Il ne pouvait quitter les lieux sans nous la faire entendre. La patience est une vertu toujours récompensée. Alors quand il nous dit qu'il est « Un homme heureux », on ne peut que lui emboîter le pas et le pousser vers quelques-uns de ses autres standards. A l'image de Oh ! Je cours tout seul, Le carnet à spirale, etc.
Mais avant d'en arriver là, Sheller construit son rendez-vous avec le public hutois du centre culturel autour d'une question qui, au fil du temps et des albums, lui chauffe un peu les oreilles : « Dis, William, les chansons, ça vient d'où ? » Petit retour en arrière sur une soirée intimiste où il délaisse la grosse artillerie pour se présenter seul à son piano et nous inviter à entrer dans son univers et nous faire toucher du doigt la magie de son processus de création.
Accessoire indispensable : son piano. « Il faut lui donner des notes à manger ». Puis soudain, il arrive que les mains prennent leur indépendance.

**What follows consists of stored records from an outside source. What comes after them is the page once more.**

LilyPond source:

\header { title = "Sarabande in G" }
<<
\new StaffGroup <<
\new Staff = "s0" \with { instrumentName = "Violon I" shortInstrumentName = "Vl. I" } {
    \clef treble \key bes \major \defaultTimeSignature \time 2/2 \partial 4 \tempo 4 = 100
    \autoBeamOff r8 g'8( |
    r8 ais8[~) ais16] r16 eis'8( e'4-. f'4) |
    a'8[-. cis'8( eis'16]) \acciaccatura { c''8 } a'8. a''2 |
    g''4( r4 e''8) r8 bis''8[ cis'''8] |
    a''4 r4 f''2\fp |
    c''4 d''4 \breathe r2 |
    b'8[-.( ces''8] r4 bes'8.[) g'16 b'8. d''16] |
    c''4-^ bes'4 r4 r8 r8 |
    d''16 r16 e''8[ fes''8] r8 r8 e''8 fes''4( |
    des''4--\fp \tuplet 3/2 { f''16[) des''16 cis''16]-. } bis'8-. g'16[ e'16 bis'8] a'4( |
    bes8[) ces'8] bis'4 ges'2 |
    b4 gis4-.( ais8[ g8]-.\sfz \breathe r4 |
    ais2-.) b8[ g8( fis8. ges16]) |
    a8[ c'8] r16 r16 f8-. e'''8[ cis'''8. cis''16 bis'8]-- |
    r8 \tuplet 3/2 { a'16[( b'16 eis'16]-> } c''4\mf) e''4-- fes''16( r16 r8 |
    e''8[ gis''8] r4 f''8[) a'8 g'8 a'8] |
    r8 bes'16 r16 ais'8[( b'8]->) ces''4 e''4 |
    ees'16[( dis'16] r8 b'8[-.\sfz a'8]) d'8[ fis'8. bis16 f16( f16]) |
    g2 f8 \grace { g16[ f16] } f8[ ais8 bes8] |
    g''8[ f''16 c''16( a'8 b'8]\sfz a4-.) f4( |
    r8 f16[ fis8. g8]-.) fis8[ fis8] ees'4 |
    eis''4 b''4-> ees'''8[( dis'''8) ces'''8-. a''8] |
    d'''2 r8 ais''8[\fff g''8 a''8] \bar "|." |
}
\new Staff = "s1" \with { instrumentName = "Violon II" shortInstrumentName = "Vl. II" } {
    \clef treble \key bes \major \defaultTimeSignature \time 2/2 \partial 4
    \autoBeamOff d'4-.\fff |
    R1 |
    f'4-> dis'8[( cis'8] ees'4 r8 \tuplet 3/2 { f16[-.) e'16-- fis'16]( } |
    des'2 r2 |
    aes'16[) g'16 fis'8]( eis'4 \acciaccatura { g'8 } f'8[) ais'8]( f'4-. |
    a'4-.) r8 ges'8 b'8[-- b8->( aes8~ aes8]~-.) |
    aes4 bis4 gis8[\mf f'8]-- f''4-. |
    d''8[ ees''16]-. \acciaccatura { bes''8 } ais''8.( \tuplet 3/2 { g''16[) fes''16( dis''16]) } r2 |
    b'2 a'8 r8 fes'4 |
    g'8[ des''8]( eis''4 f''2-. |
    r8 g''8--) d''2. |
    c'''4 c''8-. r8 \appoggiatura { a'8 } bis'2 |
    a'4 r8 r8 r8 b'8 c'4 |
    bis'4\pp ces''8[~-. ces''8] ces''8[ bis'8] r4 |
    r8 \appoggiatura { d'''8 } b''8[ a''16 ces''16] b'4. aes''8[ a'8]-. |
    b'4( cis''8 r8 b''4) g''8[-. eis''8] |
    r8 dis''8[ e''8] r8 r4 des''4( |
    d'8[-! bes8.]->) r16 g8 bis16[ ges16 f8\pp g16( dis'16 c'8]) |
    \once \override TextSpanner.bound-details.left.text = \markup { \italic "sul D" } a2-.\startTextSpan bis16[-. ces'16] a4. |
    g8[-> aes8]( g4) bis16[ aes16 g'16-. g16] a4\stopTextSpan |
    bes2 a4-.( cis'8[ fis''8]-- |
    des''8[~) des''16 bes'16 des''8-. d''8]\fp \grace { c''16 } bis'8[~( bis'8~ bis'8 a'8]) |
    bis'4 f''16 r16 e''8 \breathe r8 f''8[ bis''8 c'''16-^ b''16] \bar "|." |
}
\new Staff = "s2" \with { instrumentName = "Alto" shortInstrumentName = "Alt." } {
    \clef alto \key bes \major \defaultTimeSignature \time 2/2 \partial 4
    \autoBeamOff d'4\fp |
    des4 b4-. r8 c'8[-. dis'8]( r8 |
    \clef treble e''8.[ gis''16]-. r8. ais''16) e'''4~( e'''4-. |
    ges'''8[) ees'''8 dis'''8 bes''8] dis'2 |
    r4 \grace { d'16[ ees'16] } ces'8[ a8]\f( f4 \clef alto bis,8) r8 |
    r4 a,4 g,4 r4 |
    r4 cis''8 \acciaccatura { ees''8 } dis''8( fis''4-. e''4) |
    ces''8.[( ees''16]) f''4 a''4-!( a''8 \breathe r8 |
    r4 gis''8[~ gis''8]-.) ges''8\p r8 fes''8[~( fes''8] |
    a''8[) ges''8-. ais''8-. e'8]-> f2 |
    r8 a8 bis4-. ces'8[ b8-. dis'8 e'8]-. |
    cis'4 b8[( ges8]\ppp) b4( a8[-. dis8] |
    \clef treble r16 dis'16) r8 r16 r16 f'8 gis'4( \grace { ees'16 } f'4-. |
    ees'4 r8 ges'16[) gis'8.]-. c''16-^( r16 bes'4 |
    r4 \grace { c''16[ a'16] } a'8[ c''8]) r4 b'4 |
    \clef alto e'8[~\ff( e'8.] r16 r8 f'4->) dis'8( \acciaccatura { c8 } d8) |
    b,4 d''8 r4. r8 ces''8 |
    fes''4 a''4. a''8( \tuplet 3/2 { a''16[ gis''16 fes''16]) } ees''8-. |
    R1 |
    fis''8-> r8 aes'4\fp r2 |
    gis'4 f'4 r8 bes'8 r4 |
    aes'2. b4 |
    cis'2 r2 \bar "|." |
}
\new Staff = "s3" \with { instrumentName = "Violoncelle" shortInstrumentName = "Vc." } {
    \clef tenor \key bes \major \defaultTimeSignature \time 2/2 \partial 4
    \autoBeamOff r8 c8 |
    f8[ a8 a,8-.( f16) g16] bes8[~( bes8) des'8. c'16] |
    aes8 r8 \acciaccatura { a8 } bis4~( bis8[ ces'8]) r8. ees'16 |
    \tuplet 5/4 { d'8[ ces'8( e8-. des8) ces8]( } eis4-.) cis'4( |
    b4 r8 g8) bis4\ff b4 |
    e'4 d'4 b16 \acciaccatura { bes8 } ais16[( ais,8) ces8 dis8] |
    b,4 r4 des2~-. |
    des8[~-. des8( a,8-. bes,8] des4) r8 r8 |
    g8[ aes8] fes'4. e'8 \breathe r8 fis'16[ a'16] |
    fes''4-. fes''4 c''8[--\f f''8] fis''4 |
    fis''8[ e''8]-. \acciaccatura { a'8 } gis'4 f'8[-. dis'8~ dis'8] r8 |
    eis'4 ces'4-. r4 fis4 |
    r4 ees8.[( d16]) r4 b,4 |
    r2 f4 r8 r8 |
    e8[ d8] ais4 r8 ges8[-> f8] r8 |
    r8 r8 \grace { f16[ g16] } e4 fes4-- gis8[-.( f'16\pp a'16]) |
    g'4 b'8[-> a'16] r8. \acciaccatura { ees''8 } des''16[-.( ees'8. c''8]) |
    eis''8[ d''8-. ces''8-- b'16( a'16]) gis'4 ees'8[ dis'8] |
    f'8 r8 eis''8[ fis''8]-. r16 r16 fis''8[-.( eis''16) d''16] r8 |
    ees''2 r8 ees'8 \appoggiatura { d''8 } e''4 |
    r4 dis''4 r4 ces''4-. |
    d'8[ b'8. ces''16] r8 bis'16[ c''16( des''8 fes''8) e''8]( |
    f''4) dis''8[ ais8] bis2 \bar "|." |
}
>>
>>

Ça donne par exemple Basket-ball. Il y a aussi la chanson qui vous tombe dessus par inadvertance, quand vous n'avez rien demandé, que vous tenez juste à vous reposer et qu'un p'tit gars passe à côté de votre transat en criant « Maman est folle ».
Il y a aussi les objets qui traînent autour de vous et qui attirent inévitablement votre attention comme une publicité qui donne une petite fantaisie sur laquelle Jean-Pierre Catoul avait l'habitude de l'accompagner au violon. William Sheller le soulignera discrètement dans un hommage d'un artiste rendu à un des siens.
Au-delà des notes, des sons, un piano, ça peut aussi donner des personnages, évoquer des gens que l'on aime, Véronique Sanson, Barbara. Ou tout simplement des réminiscences d'un visage (Simplement). Il y a aussi des paysages vus en passant (Les miroirs dans la boue), des lieux qui vous reviennent à la mémoire comme cet incontournable Un endroit pour vivre.
Bref, une chanson, ça n'a pas de loi. Ça peut vous venir à tout moment, en toute circonstance. Ça peut même devenir une punition mais si ça donne Les filles de l'aurore, les plaintes n'ont plus aucune raison d'être.
Sans avoir l'air d'y toucher, William Sheller nous balade d'un bout à l'autre de son répertoire, y puisant ses plus belles mélodies comme des bizarreries (Les machines absurdes). Un panachage habilement orchestré pour une soirée au terme de laquelle on éprouve l'impression de mieux connaître cet homme discret voire secret alors que l'artiste, lui, nous accompagne depuis lontemps déjà.